Distilling explicit chain-of-thought reasoning paths has emerged as an effective method for improving the reasoning abilities of large language models (LLMs) across various tasks. However, when tackling complex tasks that pose significant challenges for state-of-the-art models, this technique often struggles to produce effective chains of thought that lead to correct answers. In this work, we propose a novel approach to distill reasoning abilities from LLMs by leveraging their capacity to explain solutions. We apply our method to solving competitive-level programming challenges. More specifically, we employ an LLM to generate explanations for a set of <problem, solution-program> pairs, then use <problem, explanation> pairs to fine-tune a smaller language model, which we refer to as the Reasoner, to learn algorithmic reasoning that can generate "how-to-solve" hints for unseen problems. Our experiments demonstrate that learning from explanations enables the Reasoner to more effectively guide program implementation by a Coder, resulting in higher solve rates than strong chain-of-thought baselines on competitive-level programming problems. It also outperforms models that learn directly from <problem, solution-program> pairs. We curated an additional test set in the CodeContests format, which includes 246 more recent problems posted after the models' knowledge cutoff.

Figures (7)

• Figure 1: Comparison between Solve-based and Explain-based chain-of-thoughts distilling. Top: Solve-based CoT distilling is likely to generate incorrect or inefficient solutions. Bottom: Explain-based CoT distilling can generate high-quality reasoning processes by explaining the oracle solution.
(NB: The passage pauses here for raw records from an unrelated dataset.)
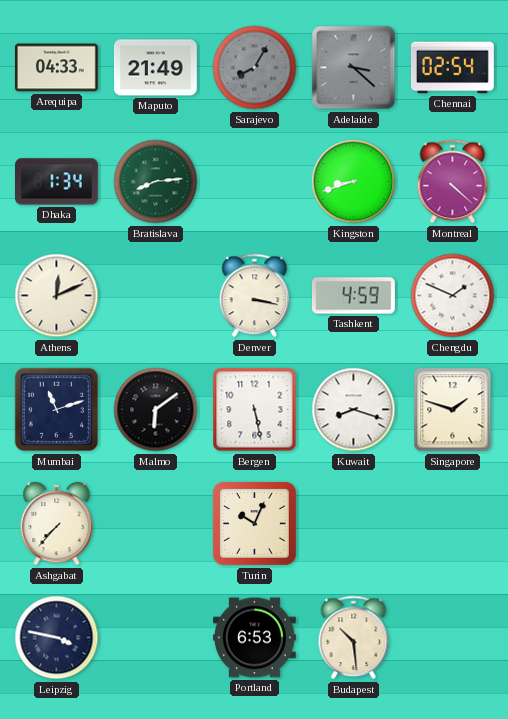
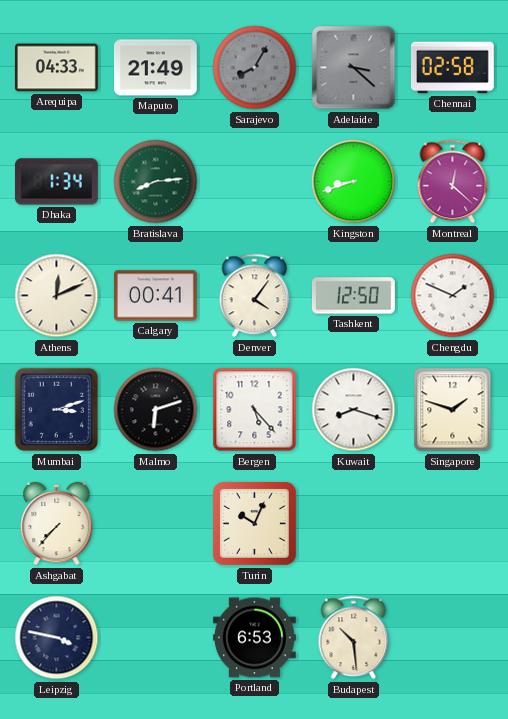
Chennai: 02:54 -> 02:58
Montreal: 4:22 -> 12:22
Calgary: none -> 00:41
Denver: 3:17 -> 4:06
Tashkent: 4:59 -> 12:50
Mumbai: 11:12 -> 3:12
Malmo: 6:09 -> 6:12
Bergen: 5:28 -> 5:23
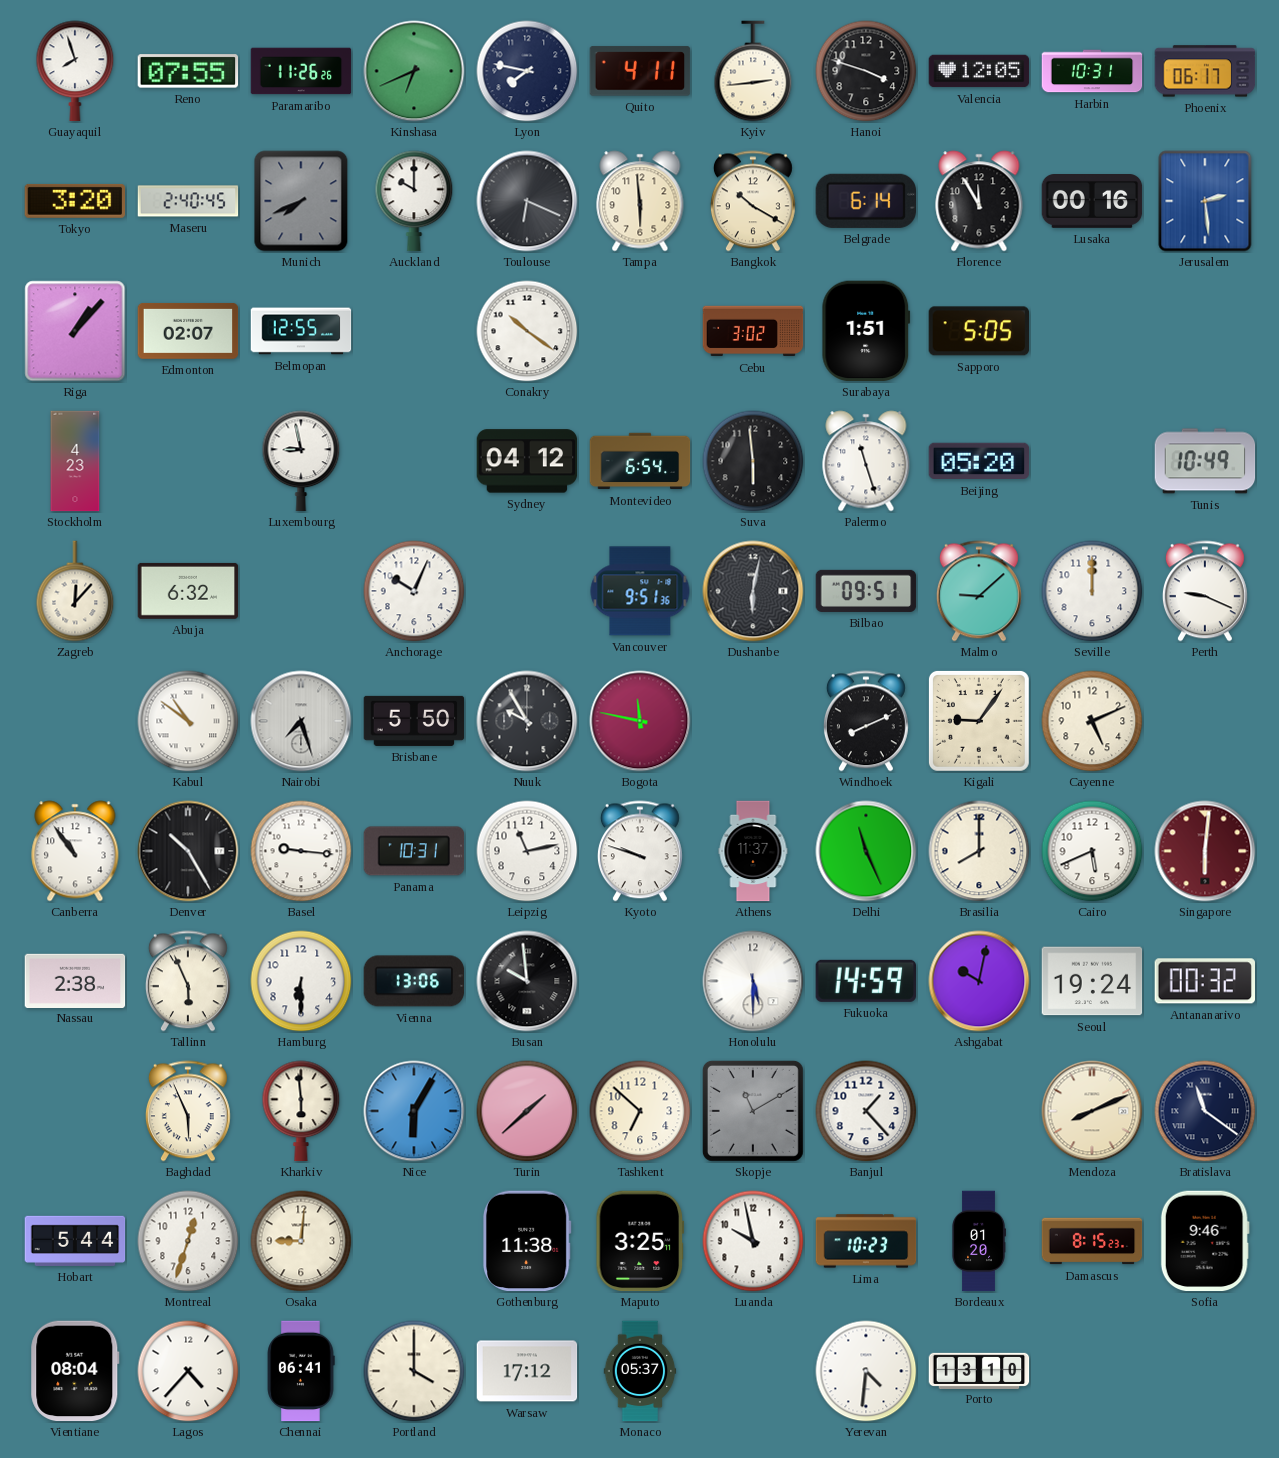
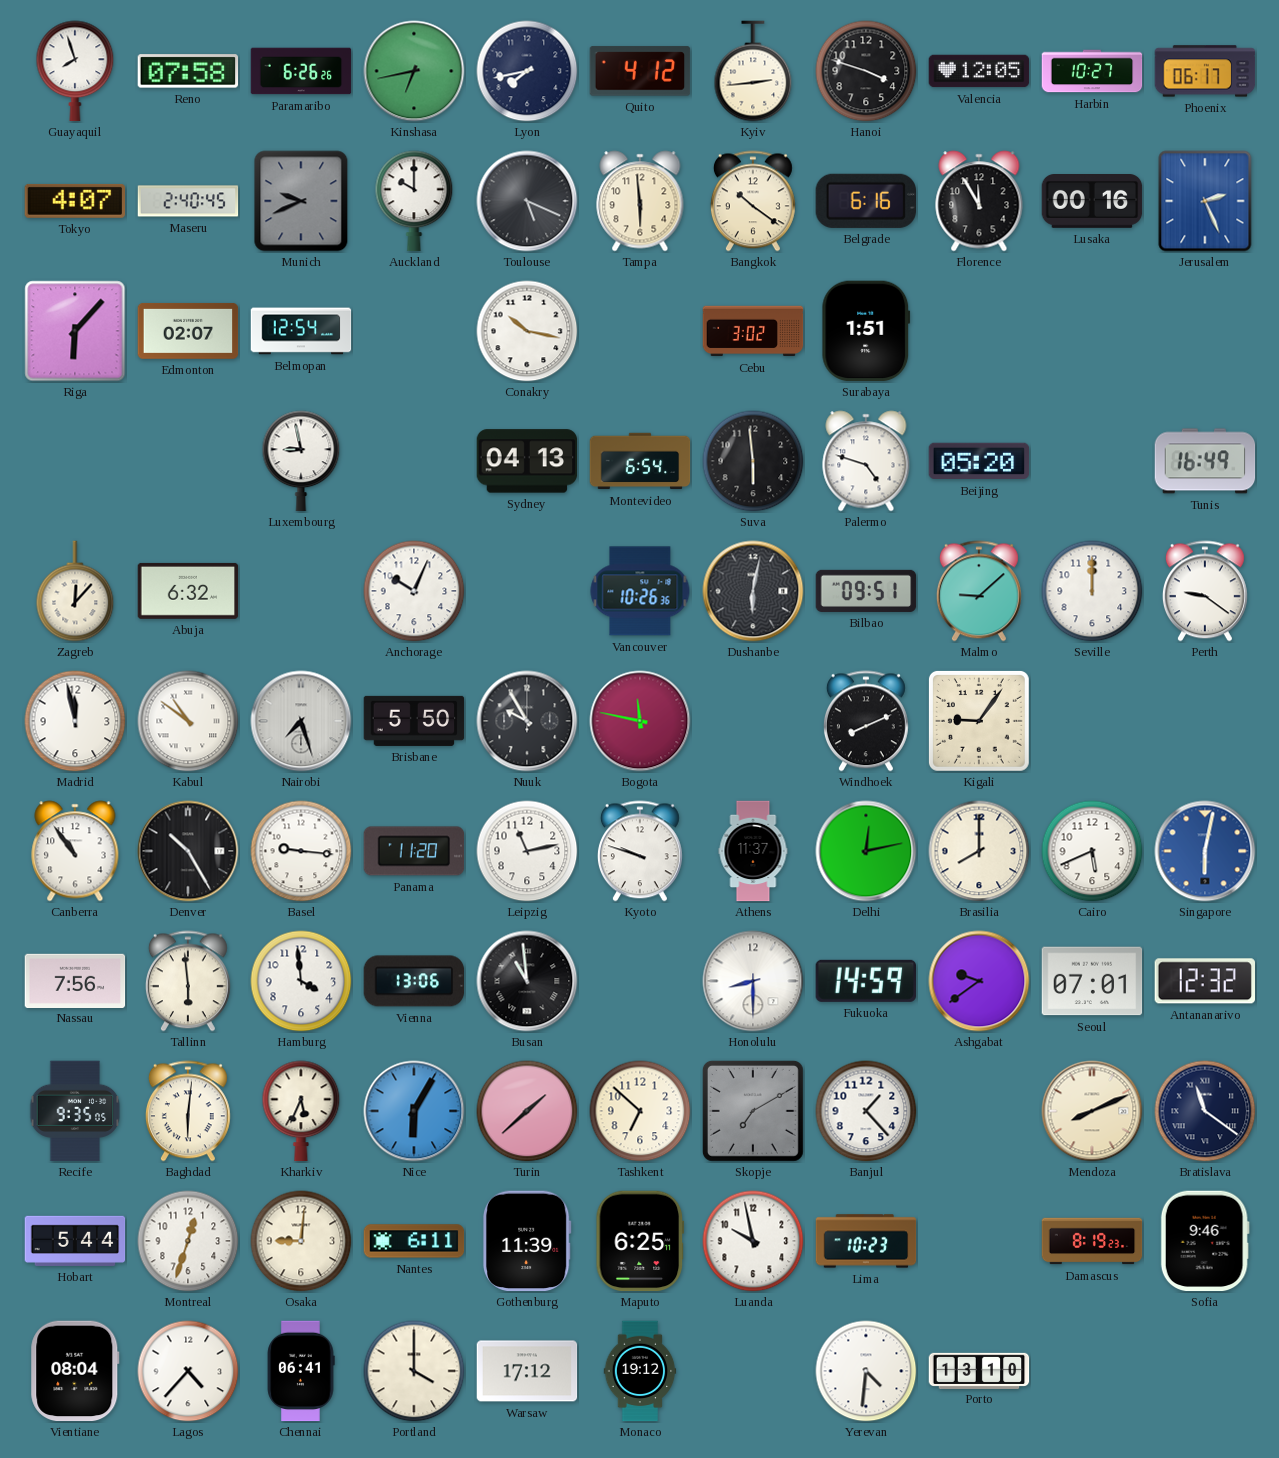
Reno: 07:55 -> 07:58
Paramaribo: 11:26 -> 6:26
Kinshasa: 6:41 -> 6:43
Lyon: 7:47 -> 7:43
Quito: 4:11 -> 4:12
Harbin: 10:31 -> 10:27
Tokyo: 3:20 -> 4:07
Munich: 7:41 -> 9:41
Toulouse: 6:19 -> 5:19
Bangkok: 10:20 -> 10:21
Belgrade: 6:14 -> 6:16
Jerusalem: 2:29 -> 2:26
Riga: 1:07 -> 6:07
Belmopan: 12:55 -> 12:54
Conakry: 10:21 -> 10:17
Sapporo: 5:05 -> none
Stockholm: 4:23 -> none
Sydney: 04:12 -> 04:13
Palermo: 11:27 -> 4:48
Tunis: 10:49 -> 16:49
Vancouver: 9:51 -> 10:26
Perth: 9:19 -> 9:21
Madrid: none -> 11:58
Cayenne: 5:11 -> none
Panama: 10:31 -> 11:20
Delhi: 11:26 -> 12:13
Singapore: 6:01 -> 6:02
Singapore dial: burgundy -> blue
Nassau: 2:38 -> 7:56
Tallinn: 5:56 -> 5:59
Hamburg: 6:30 -> 3:59
Busan: 9:59 -> 10:59
Honolulu: 5:30 -> 8:30
Ashgabat: 10:02 -> 9:39
Seoul: 19:24 -> 07:01
Antananarivo: 00:32 -> 12:32
Recife: none -> 9:35
Baghdad: 5:56 -> 6:01
Kharkiv: 5:59 -> 5:34
Skopje: 11:10 -> 7:10
Nantes: none -> 6:11
Gothenburg: 11:38 -> 11:39
Maputo: 3:25 -> 6:25
Bordeaux: 01:20 -> none
Damascus: 8:15 -> 8:19
Monaco: 05:37 -> 19:12
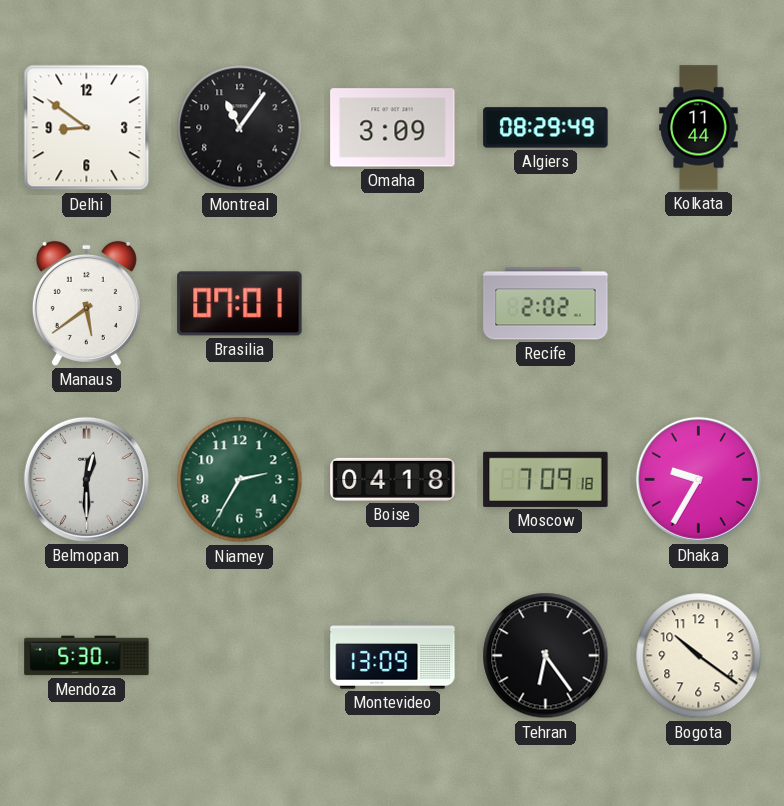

• Figure 2: The framework of our approach. We use Explainer LLM to generate explanations given <problem, solution-program> pairs; then train Reasoner LLM to generate explanations given problem statements. During inference time, given the problem, the Reasoner can generate a reasoning process in the same format as solution explanations, which could be provided to the Coder as a hint to solve the problem better.
• Figure 3: Final online judgment of programs that pass public tests. Accepted: correct; TLE: time limit exceeded; WA: wrong answer(s) on private tests; Other: memory limit exceeded, runtime error etc.
• Figure 4: The problem difficulty statistics for problems solved with fine-tuned or zero-shot Reasoner when sampling 100 reasoning processes per problem.
• Figure 5: Explainer Prompt Example: Example of the prompt we are using to generate Explanations from Explainer (GPT-4). The problem and solution is from Li_2022.